### WHAT THIS TASK INVOLVES
A verbatim copy is needed of the lines below from the one containing "ნაწილი ხდება. წლების წინ თუ მიიჩნევდნენ, რომ" up to and including the one containing "varusteilla mm: markiisi, pyöräteline, kaasupullon", excluding pictures.

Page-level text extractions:
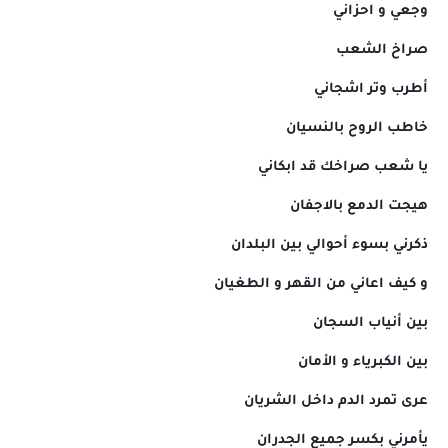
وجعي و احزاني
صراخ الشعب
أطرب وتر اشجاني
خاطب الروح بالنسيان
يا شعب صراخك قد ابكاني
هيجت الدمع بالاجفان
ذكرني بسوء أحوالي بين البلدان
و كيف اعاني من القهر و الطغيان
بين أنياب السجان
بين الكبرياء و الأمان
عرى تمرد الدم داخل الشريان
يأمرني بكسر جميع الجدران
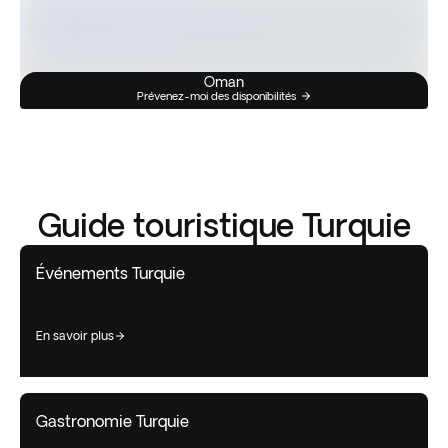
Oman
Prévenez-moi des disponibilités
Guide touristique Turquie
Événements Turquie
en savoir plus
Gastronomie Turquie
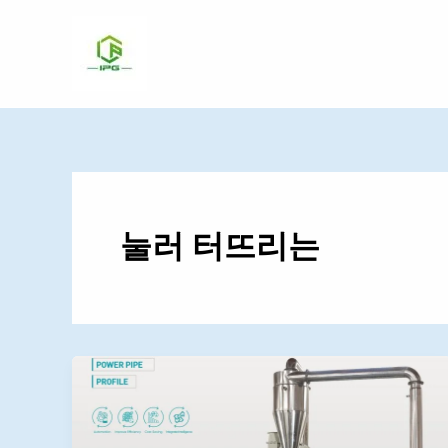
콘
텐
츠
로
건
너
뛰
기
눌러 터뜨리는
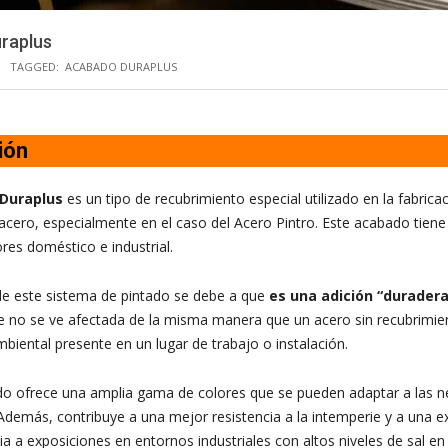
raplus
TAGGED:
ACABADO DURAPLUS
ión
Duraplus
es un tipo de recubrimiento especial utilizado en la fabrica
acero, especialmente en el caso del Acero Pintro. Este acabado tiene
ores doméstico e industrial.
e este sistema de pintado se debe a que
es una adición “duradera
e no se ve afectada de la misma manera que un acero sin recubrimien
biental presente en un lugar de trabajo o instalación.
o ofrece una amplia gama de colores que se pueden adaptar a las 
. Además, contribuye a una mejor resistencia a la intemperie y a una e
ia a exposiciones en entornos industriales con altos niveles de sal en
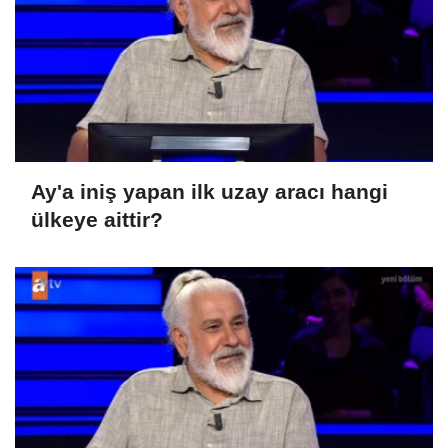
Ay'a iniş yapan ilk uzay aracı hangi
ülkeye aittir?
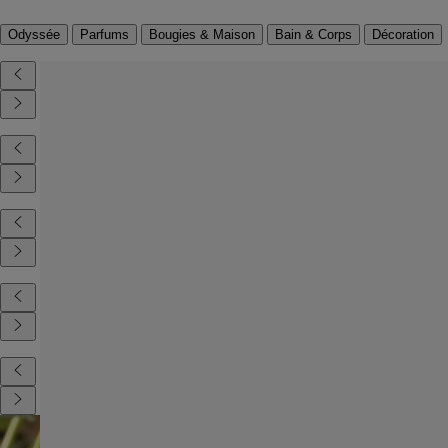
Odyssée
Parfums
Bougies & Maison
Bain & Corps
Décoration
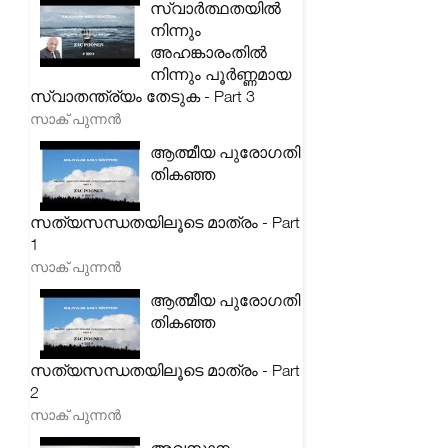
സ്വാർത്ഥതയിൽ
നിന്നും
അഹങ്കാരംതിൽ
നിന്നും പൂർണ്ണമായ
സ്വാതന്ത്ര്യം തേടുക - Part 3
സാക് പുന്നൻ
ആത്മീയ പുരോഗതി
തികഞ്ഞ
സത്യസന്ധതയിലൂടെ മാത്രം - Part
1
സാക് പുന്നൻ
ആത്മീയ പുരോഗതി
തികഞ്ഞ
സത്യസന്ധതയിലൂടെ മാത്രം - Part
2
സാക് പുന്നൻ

--

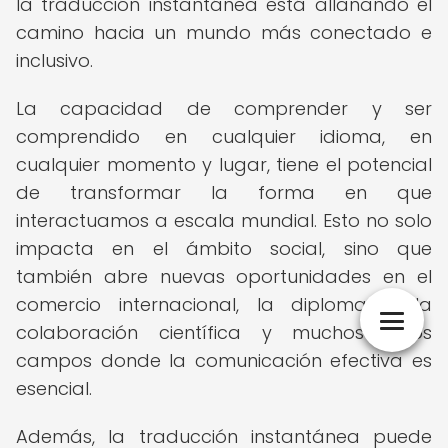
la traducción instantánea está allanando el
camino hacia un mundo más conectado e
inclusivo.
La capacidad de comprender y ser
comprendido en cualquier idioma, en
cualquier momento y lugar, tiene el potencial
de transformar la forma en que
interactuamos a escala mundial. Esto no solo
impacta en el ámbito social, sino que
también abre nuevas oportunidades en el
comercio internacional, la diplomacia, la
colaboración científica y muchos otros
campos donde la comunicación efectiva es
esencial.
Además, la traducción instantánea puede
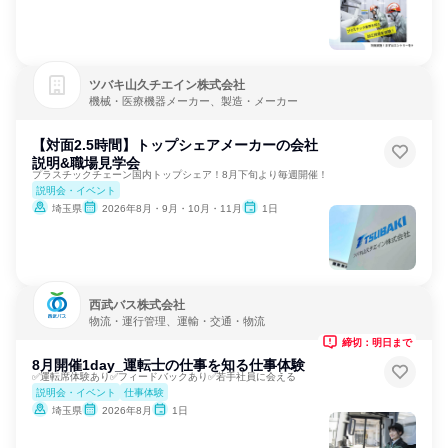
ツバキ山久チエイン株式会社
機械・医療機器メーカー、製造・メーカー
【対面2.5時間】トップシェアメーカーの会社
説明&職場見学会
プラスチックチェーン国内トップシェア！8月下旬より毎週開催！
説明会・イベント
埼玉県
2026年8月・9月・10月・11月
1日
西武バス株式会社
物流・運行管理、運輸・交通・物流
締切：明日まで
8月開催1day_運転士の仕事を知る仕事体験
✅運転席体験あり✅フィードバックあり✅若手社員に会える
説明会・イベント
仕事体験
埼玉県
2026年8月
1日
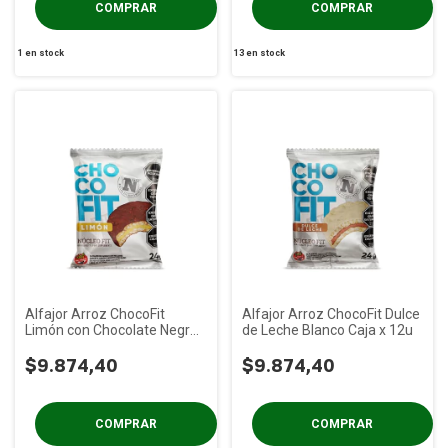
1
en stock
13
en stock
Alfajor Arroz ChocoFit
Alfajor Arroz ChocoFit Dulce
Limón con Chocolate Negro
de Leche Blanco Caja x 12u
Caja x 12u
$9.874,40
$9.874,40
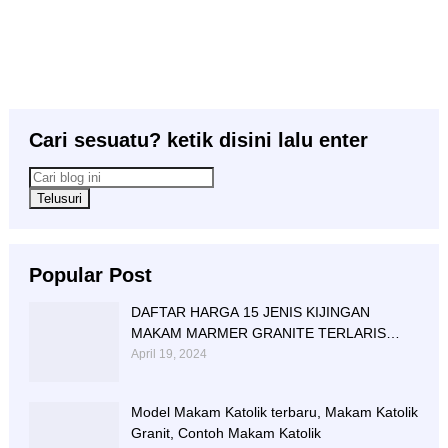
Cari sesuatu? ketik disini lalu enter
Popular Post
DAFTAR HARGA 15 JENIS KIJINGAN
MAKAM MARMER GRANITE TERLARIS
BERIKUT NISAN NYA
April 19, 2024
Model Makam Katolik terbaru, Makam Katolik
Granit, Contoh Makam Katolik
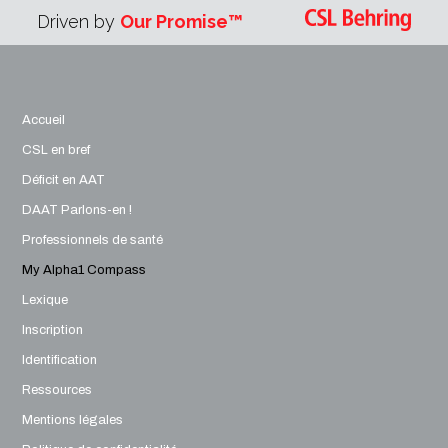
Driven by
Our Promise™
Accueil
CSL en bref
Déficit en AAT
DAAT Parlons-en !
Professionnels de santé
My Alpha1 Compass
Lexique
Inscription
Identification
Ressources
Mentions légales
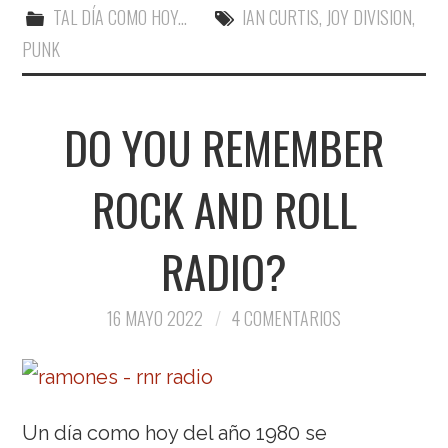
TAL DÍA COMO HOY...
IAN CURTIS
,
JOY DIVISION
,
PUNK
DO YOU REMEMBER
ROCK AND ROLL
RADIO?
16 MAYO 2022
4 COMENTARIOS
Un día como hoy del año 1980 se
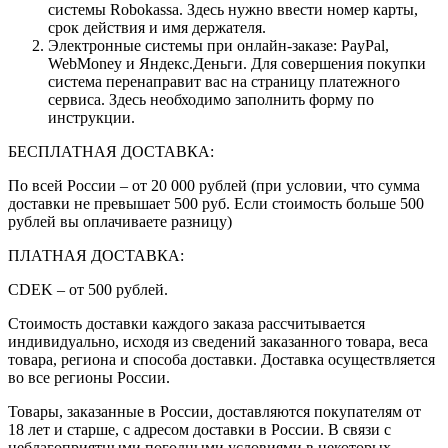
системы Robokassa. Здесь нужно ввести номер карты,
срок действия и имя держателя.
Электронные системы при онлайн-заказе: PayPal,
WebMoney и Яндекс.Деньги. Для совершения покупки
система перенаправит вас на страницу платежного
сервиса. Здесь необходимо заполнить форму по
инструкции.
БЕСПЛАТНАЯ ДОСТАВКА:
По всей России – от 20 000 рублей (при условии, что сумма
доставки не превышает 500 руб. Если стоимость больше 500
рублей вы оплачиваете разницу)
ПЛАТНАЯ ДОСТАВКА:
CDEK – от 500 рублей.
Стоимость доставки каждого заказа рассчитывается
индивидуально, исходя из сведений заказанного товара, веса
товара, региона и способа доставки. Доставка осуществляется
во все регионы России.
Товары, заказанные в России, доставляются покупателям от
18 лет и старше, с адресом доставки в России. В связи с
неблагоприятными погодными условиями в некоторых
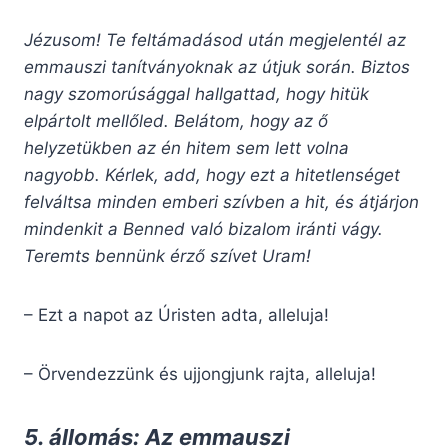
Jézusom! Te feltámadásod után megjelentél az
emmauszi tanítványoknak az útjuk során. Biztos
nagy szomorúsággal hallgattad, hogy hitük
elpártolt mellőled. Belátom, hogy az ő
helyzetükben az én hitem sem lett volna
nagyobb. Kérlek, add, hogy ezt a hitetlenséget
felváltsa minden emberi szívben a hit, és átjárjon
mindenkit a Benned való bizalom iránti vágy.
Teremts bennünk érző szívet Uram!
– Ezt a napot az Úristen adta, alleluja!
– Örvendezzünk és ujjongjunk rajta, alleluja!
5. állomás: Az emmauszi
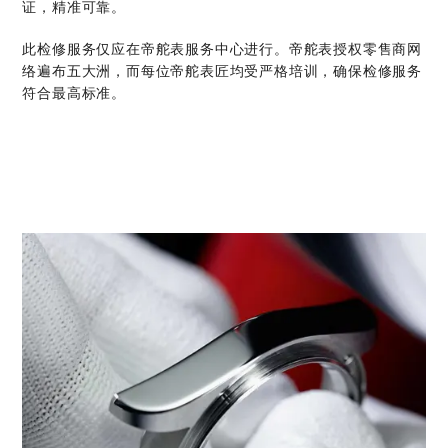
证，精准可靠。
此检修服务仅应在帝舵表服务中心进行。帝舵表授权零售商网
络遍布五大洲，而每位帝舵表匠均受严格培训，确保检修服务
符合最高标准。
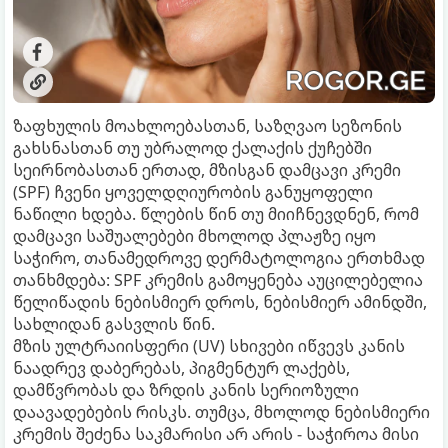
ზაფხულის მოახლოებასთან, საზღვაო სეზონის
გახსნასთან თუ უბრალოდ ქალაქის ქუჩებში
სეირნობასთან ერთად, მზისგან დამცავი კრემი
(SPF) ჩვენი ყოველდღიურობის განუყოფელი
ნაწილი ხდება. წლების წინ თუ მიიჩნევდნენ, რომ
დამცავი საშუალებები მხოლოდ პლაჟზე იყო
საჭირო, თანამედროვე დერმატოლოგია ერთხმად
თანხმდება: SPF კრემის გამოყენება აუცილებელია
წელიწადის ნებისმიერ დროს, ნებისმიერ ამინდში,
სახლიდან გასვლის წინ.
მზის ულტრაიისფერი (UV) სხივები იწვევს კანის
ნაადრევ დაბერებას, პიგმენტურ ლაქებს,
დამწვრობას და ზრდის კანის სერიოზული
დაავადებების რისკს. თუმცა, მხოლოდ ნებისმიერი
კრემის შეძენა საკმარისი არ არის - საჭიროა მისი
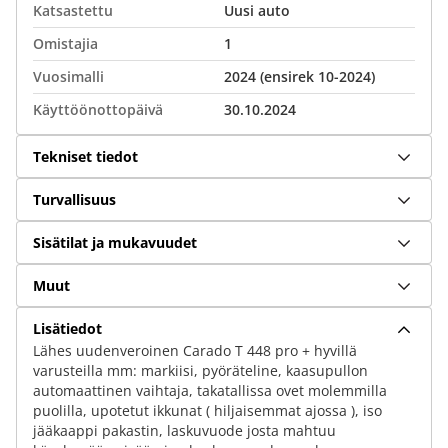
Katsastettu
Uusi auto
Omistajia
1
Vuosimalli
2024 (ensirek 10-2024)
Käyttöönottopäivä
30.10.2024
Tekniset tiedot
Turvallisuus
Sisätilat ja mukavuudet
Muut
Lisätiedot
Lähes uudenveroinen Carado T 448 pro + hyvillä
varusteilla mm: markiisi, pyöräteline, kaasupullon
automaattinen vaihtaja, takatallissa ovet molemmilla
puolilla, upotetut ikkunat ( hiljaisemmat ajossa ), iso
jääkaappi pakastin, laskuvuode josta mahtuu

...

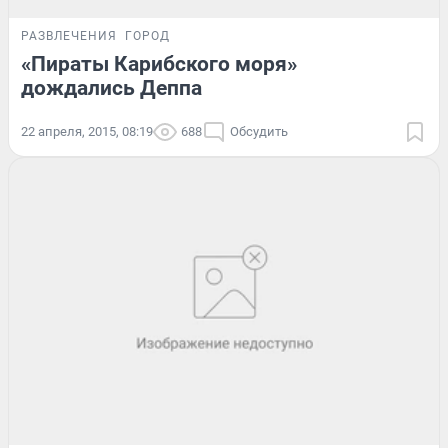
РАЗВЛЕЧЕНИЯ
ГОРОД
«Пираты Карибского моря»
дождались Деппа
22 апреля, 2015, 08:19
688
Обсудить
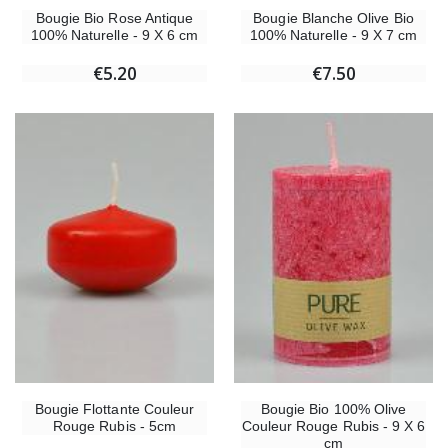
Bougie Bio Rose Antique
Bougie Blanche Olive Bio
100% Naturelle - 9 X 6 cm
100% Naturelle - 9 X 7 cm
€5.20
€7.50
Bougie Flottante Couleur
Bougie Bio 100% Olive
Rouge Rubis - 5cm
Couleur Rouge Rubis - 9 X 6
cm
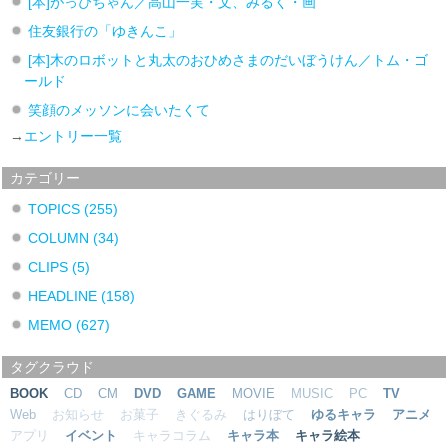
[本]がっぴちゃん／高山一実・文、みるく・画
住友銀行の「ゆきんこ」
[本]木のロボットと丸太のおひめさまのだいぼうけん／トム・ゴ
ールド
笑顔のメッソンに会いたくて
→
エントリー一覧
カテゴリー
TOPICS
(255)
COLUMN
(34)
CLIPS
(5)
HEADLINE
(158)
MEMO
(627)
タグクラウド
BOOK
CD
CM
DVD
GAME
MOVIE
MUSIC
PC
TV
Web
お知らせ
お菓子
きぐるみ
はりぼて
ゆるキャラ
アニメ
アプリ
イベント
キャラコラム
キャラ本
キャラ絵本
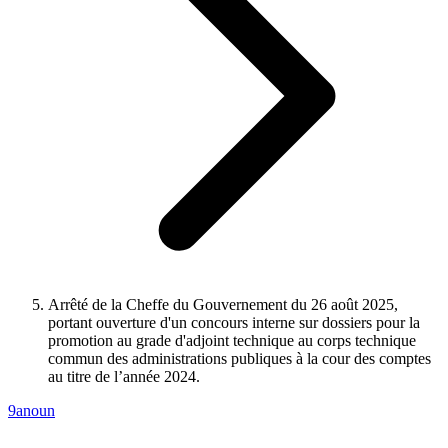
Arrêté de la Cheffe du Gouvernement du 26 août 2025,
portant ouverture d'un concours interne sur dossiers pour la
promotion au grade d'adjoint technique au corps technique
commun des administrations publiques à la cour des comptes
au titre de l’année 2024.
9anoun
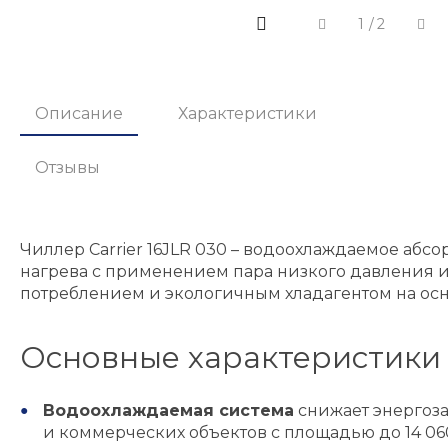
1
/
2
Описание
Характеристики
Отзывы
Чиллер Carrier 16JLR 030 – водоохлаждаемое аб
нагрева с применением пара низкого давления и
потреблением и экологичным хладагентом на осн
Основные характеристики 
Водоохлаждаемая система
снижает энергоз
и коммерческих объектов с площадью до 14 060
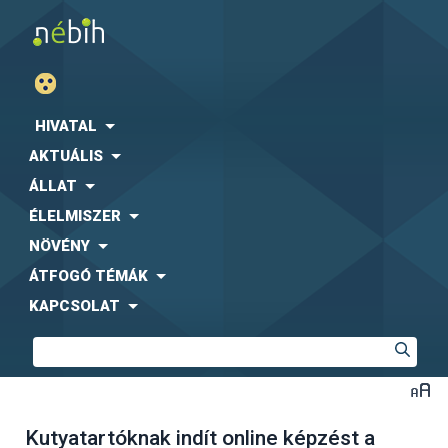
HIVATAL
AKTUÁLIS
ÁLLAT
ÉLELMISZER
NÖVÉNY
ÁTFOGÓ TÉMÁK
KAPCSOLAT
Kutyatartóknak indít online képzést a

### SOLUTION TO THIS EXERCISE
ნაწილი ხდება. წლების წინ თუ მიიჩნევდნენ, რომ
დამცავი საშუალებები მხოლოდ პლაჟზე იყო
საჭირო, თანამედროვე დერმატოლოგია ერთხმად
თანხმდება: SPF კრემის გამოყენება აუცილებელია
წელიწადის ნებისმიერ დროს, ნებისმიერ ამინდში,
სახლიდან გასვლის წინ.
მზის ულტრაიისფერი (UV) სხივები იწვევს კანის
ნაადრევ დაბერებას, პიგმენტურ ლაქებს,
დამწვრობას და ზრდის კანის სერიოზული
დაავადებების რისკს. თუმცა, მხოლოდ ნებისმიერი
კრემის შეძენა საკმარისი არ არის - საჭიროა მისი
Katsastettu
Uusi auto
Omistajia
1
Vuosimalli
2024 (ensirek 10-2024)
Käyttöönottopäivä
30.10.2024
Tekniset tiedot
Turvallisuus
Sisätilat ja mukavuudet
Muut
Lisätiedot
Lähes uudenveroinen Carado T 448 pro + hyvillä
varusteilla mm: markiisi, pyöräteline, kaasupullon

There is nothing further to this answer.